The woman at walgreens tried to sell me clearance condoms with my fake eyelashes. Does it look like I get laid?
does drinking everclear count as brushing your teeth? because i think they are sterilized
God dammit, you have a cape and I don't even have a fucking jacket.
when she started singing "you look better when im drunk" to my cat i realized it was time to take her home
Apparently I had an idea for a cooking show and then proceeded to throw cookies at people.
I'm hiding her cosmo magazine. the only sex tip she needs is to not handcuff her boyfriend to her roommates bed and lose the key
He's so twisted that he's acting out Dragon Ball-Z by himself. The Tanquray and THC combo doesn't play around.

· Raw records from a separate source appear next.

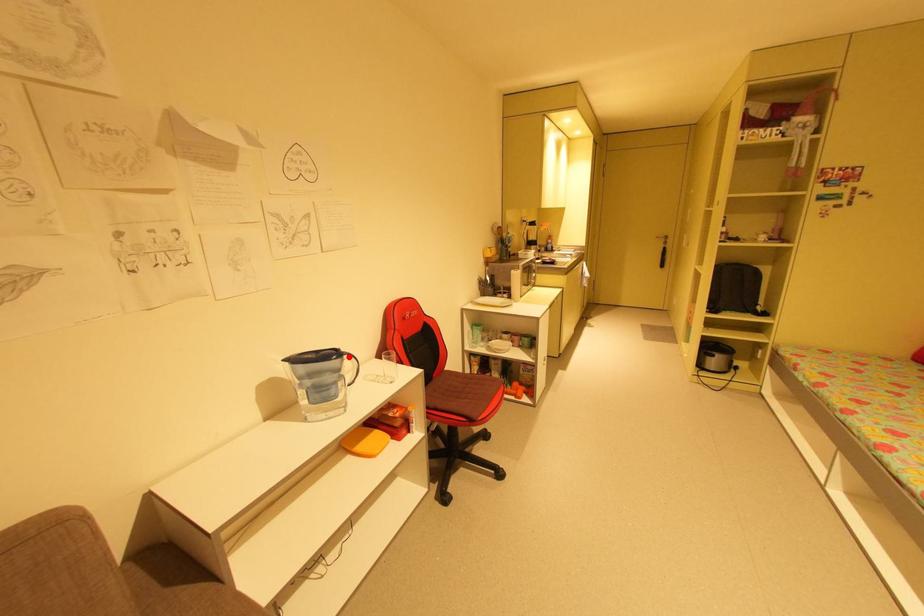
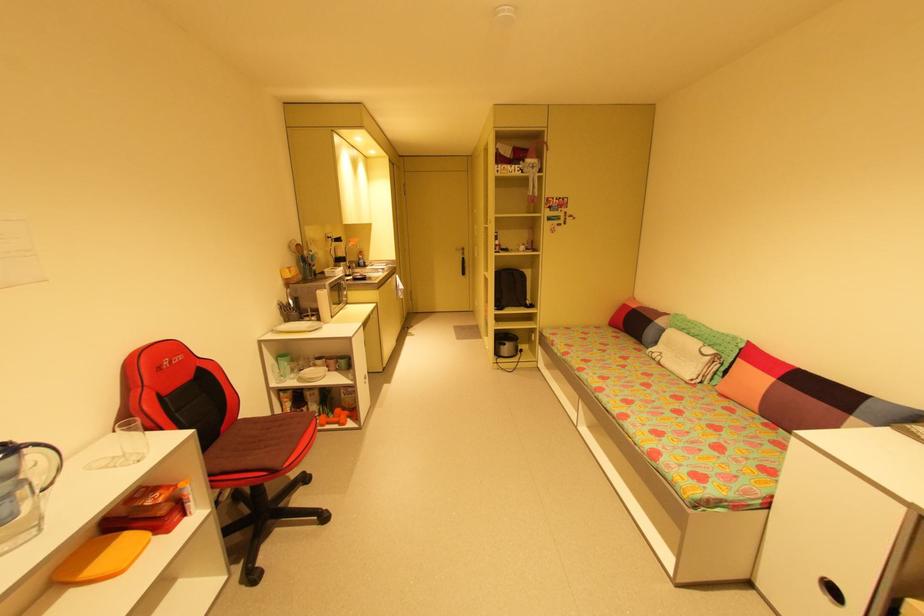
The point at the highlighted location is marked in the first image. Where is the corresponding point in the second image?

(30, 450)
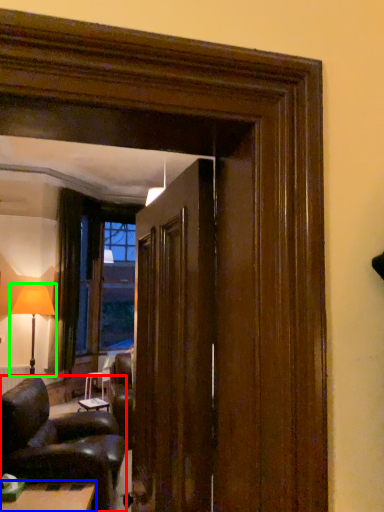
Question: Which is farther away from chair (highlighted by a red box)? table (highlighted by a blue box) or table lamp (highlighted by a green box)?

Choices:
 (A) table
 (B) table lamp

Answer: (B)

I started a USA chant at the bar last night for no reason, other than being plastered. Within 15 seconds, I was standing on a table and the whole bar was chanting but nobody knew why.
Today is an "outside sex" kind of day.
Are you ok?
They gave me a cat until I fall asleep. His name is fluffy because he's fluffy.
I swear if you get so drunk that I have to sing Bohemian Rhapsody to you again to get you to come out of the bathroom I'm leaving you at the bar this time.
what do you mean i can't make cookies with a blow dryer? challenge accepted.
He said they were his favorite shoes.. So I threw one down the sewer. Now he'll keep searching the house for the other one. Sweet silent revenge.
So um... You probably shouldn't post that picture of me and your crotch just because that's a new level of raunchiness that I'm not willing to accept yet
Who brings a stripper to breakfast at the dining hall? What was the plan? Impress her with his meal plan?